* [Records to process]
.....
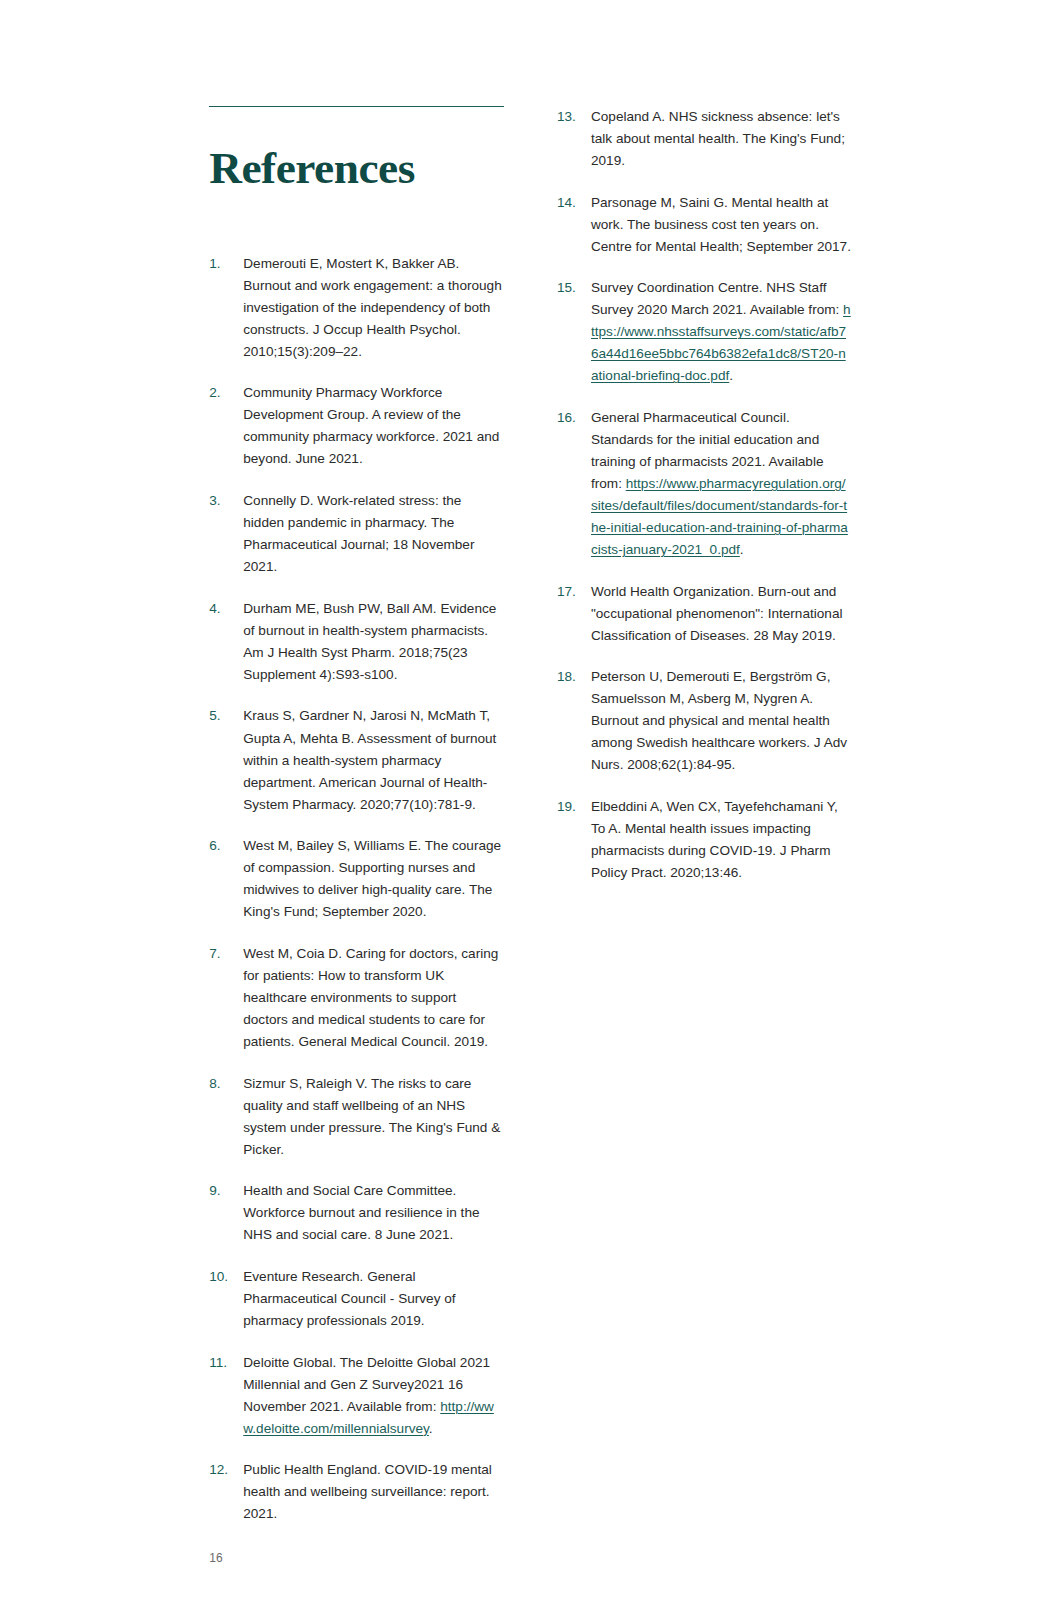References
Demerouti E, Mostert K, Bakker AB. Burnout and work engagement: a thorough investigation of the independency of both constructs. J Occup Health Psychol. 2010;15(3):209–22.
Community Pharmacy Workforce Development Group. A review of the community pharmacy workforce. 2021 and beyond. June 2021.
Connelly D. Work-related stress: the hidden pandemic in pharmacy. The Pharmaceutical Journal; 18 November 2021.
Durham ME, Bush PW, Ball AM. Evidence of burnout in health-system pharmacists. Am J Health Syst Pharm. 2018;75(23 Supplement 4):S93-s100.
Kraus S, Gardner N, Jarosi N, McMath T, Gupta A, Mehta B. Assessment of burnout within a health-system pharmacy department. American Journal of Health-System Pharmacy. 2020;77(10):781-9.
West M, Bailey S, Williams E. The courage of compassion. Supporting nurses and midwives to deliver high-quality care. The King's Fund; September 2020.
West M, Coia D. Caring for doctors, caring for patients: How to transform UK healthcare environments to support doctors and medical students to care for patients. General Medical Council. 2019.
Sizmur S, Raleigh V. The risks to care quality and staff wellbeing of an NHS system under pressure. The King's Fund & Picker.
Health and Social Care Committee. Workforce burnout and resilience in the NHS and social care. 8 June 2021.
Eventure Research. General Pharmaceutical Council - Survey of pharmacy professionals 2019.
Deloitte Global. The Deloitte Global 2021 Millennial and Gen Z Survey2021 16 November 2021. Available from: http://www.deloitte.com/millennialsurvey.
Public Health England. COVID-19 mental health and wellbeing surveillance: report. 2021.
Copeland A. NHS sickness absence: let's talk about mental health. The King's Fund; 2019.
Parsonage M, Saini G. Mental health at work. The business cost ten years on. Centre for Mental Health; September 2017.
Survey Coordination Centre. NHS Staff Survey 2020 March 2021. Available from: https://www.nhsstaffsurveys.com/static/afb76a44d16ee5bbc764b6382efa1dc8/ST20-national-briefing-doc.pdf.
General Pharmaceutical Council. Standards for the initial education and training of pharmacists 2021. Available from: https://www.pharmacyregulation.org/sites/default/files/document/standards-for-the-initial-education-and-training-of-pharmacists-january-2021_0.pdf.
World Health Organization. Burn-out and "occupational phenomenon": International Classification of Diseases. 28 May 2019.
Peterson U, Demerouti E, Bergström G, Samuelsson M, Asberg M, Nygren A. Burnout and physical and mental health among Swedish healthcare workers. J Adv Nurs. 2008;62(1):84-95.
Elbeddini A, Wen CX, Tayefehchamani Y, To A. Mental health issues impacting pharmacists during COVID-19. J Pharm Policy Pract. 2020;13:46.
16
.....
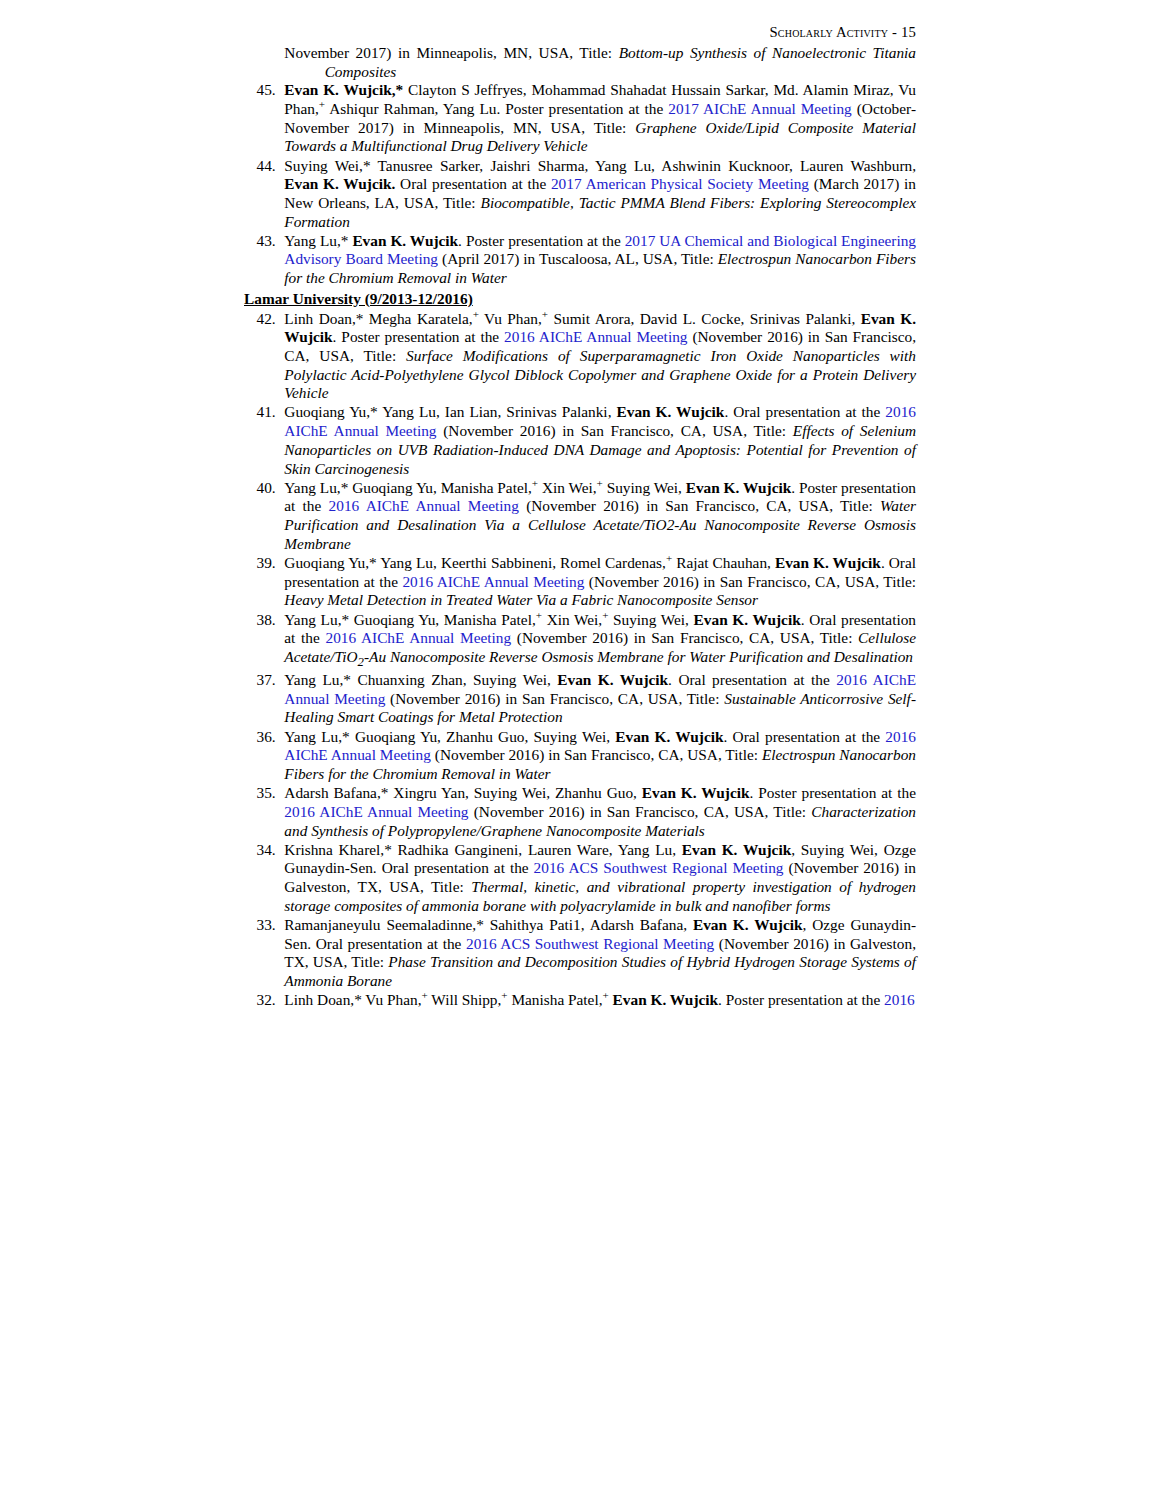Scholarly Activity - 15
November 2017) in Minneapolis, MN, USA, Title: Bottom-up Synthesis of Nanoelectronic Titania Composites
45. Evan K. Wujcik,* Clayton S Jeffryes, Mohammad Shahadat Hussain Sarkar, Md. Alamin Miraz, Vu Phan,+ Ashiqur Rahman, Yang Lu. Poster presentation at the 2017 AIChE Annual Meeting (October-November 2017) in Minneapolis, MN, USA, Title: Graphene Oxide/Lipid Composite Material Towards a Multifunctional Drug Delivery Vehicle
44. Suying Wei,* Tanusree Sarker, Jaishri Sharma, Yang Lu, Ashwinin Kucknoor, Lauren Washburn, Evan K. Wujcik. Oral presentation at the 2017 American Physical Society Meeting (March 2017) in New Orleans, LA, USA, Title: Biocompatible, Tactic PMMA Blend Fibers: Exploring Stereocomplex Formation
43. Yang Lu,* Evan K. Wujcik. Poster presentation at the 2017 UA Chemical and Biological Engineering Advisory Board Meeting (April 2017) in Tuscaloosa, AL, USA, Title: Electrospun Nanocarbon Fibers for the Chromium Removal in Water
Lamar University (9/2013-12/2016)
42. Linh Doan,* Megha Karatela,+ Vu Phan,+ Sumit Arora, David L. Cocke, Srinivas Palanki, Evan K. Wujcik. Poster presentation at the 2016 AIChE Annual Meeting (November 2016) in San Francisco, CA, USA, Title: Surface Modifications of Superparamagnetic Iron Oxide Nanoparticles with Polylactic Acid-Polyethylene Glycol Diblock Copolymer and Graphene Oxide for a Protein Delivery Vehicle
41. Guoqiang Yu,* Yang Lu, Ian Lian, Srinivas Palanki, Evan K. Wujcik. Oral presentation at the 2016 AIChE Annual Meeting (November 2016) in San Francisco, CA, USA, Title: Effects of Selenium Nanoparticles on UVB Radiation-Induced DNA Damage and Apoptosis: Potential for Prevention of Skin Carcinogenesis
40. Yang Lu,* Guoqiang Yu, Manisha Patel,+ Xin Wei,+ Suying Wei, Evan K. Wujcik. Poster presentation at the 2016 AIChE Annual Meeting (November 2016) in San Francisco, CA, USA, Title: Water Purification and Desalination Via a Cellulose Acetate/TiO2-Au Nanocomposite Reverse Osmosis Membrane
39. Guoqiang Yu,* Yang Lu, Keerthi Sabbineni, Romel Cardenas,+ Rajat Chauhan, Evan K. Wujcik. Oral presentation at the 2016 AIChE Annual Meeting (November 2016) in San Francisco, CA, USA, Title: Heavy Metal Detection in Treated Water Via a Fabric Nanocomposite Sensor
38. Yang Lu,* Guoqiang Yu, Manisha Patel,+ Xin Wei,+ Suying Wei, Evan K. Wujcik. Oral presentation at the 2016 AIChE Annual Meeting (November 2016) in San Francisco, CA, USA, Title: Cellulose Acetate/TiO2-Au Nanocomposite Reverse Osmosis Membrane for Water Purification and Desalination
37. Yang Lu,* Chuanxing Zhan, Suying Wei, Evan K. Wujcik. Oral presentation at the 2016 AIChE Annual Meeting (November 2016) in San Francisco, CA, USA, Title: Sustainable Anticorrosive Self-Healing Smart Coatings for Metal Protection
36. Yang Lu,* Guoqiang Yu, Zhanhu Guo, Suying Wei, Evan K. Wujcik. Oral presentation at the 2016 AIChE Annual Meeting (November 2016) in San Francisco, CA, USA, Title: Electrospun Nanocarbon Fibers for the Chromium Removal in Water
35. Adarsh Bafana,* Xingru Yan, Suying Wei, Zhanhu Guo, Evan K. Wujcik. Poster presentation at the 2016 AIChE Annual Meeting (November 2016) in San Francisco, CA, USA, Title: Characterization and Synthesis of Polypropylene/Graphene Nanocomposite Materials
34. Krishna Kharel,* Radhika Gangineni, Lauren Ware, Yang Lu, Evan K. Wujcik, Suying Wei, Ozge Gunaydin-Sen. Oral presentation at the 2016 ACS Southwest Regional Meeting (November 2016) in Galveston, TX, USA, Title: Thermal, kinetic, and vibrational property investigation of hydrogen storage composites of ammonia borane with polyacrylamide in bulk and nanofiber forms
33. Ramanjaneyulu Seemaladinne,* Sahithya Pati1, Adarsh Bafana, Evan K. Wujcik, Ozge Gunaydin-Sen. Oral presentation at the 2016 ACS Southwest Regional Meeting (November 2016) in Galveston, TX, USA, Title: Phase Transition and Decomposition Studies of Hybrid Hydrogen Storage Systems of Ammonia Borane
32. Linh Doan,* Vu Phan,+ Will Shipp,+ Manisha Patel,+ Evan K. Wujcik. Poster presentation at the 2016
.....
Show me each line of the listing above with "Journal" in it.

Connelly D. Work-related stress: the hidden pandemic in pharmacy. The Pharmaceutical Journal; 18 November 2021.
Kraus S, Gardner N, Jarosi N, McMath T, Gupta A, Mehta B. Assessment of burnout within a health-system pharmacy department. American Journal of Health-System Pharmacy. 2020;77(10):781-9.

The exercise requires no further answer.